GOAL: Please set out every line from all the items below as a single numbered list, skipping any blank lines.

[begin EXERCISE INPUTS]

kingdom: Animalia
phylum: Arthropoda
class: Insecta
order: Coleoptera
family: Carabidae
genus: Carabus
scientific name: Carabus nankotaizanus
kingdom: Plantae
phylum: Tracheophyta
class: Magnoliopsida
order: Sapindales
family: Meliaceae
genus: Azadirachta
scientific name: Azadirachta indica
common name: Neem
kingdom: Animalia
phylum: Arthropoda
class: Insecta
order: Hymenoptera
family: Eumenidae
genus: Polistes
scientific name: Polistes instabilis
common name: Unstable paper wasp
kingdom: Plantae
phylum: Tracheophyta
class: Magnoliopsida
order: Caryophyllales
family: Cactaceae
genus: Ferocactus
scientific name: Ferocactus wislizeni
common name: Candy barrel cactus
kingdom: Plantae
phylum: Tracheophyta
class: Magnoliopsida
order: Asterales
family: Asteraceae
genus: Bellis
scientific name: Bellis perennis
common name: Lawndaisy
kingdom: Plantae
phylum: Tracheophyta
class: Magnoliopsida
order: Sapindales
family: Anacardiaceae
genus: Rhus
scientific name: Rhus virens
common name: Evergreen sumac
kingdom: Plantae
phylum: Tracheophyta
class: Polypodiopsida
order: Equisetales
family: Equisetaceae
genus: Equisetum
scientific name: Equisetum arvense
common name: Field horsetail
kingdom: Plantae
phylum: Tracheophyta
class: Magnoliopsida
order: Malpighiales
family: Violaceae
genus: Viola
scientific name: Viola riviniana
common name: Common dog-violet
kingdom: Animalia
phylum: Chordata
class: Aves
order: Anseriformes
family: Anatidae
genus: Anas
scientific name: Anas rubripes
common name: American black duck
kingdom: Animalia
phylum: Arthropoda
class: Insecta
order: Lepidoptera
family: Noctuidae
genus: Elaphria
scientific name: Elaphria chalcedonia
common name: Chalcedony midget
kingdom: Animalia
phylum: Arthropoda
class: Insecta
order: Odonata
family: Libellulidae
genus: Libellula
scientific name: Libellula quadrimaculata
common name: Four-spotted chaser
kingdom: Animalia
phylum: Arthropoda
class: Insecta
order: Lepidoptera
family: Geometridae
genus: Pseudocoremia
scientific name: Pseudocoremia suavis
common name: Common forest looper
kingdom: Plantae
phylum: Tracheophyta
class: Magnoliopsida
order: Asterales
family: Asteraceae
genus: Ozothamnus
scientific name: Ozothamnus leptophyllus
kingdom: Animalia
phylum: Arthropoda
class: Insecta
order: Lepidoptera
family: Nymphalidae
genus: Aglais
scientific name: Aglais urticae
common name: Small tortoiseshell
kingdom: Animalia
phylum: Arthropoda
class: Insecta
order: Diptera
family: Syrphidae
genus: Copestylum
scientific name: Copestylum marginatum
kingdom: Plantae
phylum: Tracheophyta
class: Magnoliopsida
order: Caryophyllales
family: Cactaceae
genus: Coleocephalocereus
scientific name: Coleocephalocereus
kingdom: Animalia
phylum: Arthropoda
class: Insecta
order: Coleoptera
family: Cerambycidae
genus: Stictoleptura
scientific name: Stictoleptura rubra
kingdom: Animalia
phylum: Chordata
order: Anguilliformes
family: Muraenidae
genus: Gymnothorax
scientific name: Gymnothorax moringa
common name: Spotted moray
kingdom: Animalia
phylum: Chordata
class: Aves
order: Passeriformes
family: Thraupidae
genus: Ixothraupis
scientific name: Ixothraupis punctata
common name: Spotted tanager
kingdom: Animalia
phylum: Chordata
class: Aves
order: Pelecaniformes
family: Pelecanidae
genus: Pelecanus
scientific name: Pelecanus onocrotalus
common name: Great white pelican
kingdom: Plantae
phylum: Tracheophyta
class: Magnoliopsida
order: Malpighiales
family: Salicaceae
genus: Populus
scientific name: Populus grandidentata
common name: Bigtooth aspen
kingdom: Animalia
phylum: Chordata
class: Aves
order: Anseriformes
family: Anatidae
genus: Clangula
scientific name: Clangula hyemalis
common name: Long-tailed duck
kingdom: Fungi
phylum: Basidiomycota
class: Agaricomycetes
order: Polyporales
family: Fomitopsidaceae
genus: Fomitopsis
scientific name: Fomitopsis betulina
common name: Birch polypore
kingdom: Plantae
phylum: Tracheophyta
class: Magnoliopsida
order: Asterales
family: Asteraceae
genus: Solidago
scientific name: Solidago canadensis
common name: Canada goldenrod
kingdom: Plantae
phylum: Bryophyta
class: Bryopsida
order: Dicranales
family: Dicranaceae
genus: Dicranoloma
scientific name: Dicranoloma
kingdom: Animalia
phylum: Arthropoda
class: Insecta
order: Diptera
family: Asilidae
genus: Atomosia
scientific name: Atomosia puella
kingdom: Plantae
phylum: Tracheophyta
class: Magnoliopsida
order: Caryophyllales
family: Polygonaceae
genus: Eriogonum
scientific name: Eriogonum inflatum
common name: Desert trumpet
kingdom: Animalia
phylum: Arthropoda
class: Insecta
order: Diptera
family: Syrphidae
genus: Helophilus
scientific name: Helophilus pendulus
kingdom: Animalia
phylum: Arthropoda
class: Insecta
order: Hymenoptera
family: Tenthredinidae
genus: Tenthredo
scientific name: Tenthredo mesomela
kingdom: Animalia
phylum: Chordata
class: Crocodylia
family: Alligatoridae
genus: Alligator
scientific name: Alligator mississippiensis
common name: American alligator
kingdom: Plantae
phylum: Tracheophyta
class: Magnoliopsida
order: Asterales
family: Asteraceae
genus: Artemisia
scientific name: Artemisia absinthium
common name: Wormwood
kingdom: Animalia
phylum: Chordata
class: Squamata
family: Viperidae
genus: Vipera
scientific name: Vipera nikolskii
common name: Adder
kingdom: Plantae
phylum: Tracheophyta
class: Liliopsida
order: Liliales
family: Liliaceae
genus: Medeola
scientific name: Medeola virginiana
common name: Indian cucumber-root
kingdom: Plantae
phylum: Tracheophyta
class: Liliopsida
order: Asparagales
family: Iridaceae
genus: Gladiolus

[end EXERCISE INPUTS]

FULL RESPONSE:
1. kingdom: Animalia
2. phylum: Arthropoda
3. class: Insecta
4. order: Coleoptera
5. family: Carabidae
6. genus: Carabus
7. scientific name: Carabus nankotaizanus
8. kingdom: Plantae
9. phylum: Tracheophyta
10. class: Magnoliopsida
11. order: Sapindales
12. family: Meliaceae
13. genus: Azadirachta
14. scientific name: Azadirachta indica
15. common name: Neem
16. kingdom: Animalia
17. phylum: Arthropoda
18. class: Insecta
19. order: Hymenoptera
20. family: Eumenidae
21. genus: Polistes
22. scientific name: Polistes instabilis
23. common name: Unstable paper wasp
24. kingdom: Plantae
25. phylum: Tracheophyta
26. class: Magnoliopsida
27. order: Caryophyllales
28. family: Cactaceae
29. genus: Ferocactus
30. scientific name: Ferocactus wislizeni
31. common name: Candy barrel cactus
32. kingdom: Plantae
33. phylum: Tracheophyta
34. class: Magnoliopsida
35. order: Asterales
36. family: Asteraceae
37. genus: Bellis
38. scientific name: Bellis perennis
39. common name: Lawndaisy
40. kingdom: Plantae
41. phylum: Tracheophyta
42. class: Magnoliopsida
43. order: Sapindales
44. family: Anacardiaceae
45. genus: Rhus
46. scientific name: Rhus virens
47. common name: Evergreen sumac
48. kingdom: Plantae
49. phylum: Tracheophyta
50. class: Polypodiopsida
51. order: Equisetales
52. family: Equisetaceae
53. genus: Equisetum
54. scientific name: Equisetum arvense
55. common name: Field horsetail
56. kingdom: Plantae
57. phylum: Tracheophyta
58. class: Magnoliopsida
59. order: Malpighiales
60. family: Violaceae
61. genus: Viola
62. scientific name: Viola riviniana
63. common name: Common dog-violet
64. kingdom: Animalia
65. phylum: Chordata
66. class: Aves
67. order: Anseriformes
68. family: Anatidae
69. genus: Anas
70. scientific name: Anas rubripes
71. common name: American black duck
72. kingdom: Animalia
73. phylum: Arthropoda
74. class: Insecta
75. order: Lepidoptera
76. family: Noctuidae
77. genus: Elaphria
78. scientific name: Elaphria chalcedonia
79. common name: Chalcedony midget
80. kingdom: Animalia
81. phylum: Arthropoda
82. class: Insecta
83. order: Odonata
84. family: Libellulidae
85. genus: Libellula
86. scientific name: Libellula quadrimaculata
87. common name: Four-spotted chaser
88. kingdom: Animalia
89. phylum: Arthropoda
90. class: Insecta
91. order: Lepidoptera
92. family: Geometridae
93. genus: Pseudocoremia
94. scientific name: Pseudocoremia suavis
95. common name: Common forest looper
96. kingdom: Plantae
97. phylum: Tracheophyta
98. class: Magnoliopsida
99. order: Asterales
100. family: Asteraceae
101. genus: Ozothamnus
102. scientific name: Ozothamnus leptophyllus
103. kingdom: Animalia
104. phylum: Arthropoda
105. class: Insecta
106. order: Lepidoptera
107. family: Nymphalidae
108. genus: Aglais
109. scientific name: Aglais urticae
110. common name: Small tortoiseshell
111. kingdom: Animalia
112. phylum: Arthropoda
113. class: Insecta
114. order: Diptera
115. family: Syrphidae
116. genus: Copestylum
117. scientific name: Copestylum marginatum
118. kingdom: Plantae
119. phylum: Tracheophyta
120. class: Magnoliopsida
121. order: Caryophyllales
122. family: Cactaceae
123. genus: Coleocephalocereus
124. scientific name: Coleocephalocereus
125. kingdom: Animalia
126. phylum: Arthropoda
127. class: Insecta
128. order: Coleoptera
129. family: Cerambycidae
130. genus: Stictoleptura
131. scientific name: Stictoleptura rubra
132. kingdom: Animalia
133. phylum: Chordata
134. order: Anguilliformes
135. family: Muraenidae
136. genus: Gymnothorax
137. scientific name: Gymnothorax moringa
138. common name: Spotted moray
139. kingdom: Animalia
140. phylum: Chordata
141. class: Aves
142. order: Passeriformes
143. family: Thraupidae
144. genus: Ixothraupis
145. scientific name: Ixothraupis punctata
146. common name: Spotted tanager
147. kingdom: Animalia
148. phylum: Chordata
149. class: Aves
150. order: Pelecaniformes
151. family: Pelecanidae
152. genus: Pelecanus
153. scientific name: Pelecanus onocrotalus
154. common name: Great white pelican
155. kingdom: Plantae
156. phylum: Tracheophyta
157. class: Magnoliopsida
158. order: Malpighiales
159. family: Salicaceae
160. genus: Populus
161. scientific name: Populus grandidentata
162. common name: Bigtooth aspen
163. kingdom: Animalia
164. phylum: Chordata
165. class: Aves
166. order: Anseriformes
167. family: Anatidae
168. genus: Clangula
169. scientific name: Clangula hyemalis
170. common name: Long-tailed duck
171. kingdom: Fungi
172. phylum: Basidiomycota
173. class: Agaricomycetes
174. order: Polyporales
175. family: Fomitopsidaceae
176. genus: Fomitopsis
177. scientific name: Fomitopsis betulina
178. common name: Birch polypore
179. kingdom: Plantae
180. phylum: Tracheophyta
181. class: Magnoliopsida
182. order: Asterales
183. family: Asteraceae
184. genus: Solidago
185. scientific name: Solidago canadensis
186. common name: Canada goldenrod
187. kingdom: Plantae
188. phylum: Bryophyta
189. class: Bryopsida
190. order: Dicranales
191. family: Dicranaceae
192. genus: Dicranoloma
193. scientific name: Dicranoloma
194. kingdom: Animalia
195. phylum: Arthropoda
196. class: Insecta
197. order: Diptera
198. family: Asilidae
199. genus: Atomosia
200. scientific name: Atomosia puella
201. kingdom: Plantae
202. phylum: Tracheophyta
203. class: Magnoliopsida
204. order: Caryophyllales
205. family: Polygonaceae
206. genus: Eriogonum
207. scientific name: Eriogonum inflatum
208. common name: Desert trumpet
209. kingdom: Animalia
210. phylum: Arthropoda
211. class: Insecta
212. order: Diptera
213. family: Syrphidae
214. genus: Helophilus
215. scientific name: Helophilus pendulus
216. kingdom: Animalia
217. phylum: Arthropoda
218. class: Insecta
219. order: Hymenoptera
220. family: Tenthredinidae
221. genus: Tenthredo
222. scientific name: Tenthredo mesomela
223. kingdom: Animalia
224. phylum: Chordata
225. class: Crocodylia
226. family: Alligatoridae
227. genus: Alligator
228. scientific name: Alligator mississippiensis
229. common name: American alligator
230. kingdom: Plantae
231. phylum: Tracheophyta
232. class: Magnoliopsida
233. order: Asterales
234. family: Asteraceae
235. genus: Artemisia
236. scientific name: Artemisia absinthium
237. common name: Wormwood
238. kingdom: Animalia
239. phylum: Chordata
240. class: Squamata
241. family: Viperidae
242. genus: Vipera
243. scientific name: Vipera nikolskii
244. common name: Adder
245. kingdom: Plantae
246. phylum: Tracheophyta
247. class: Liliopsida
248. order: Liliales
249. family: Liliaceae
250. genus: Medeola
251. scientific name: Medeola virginiana
252. common name: Indian cucumber-root
253. kingdom: Plantae
254. phylum: Tracheophyta
255. class: Liliopsida
256. order: Asparagales
257. family: Iridaceae
258. genus: Gladiolus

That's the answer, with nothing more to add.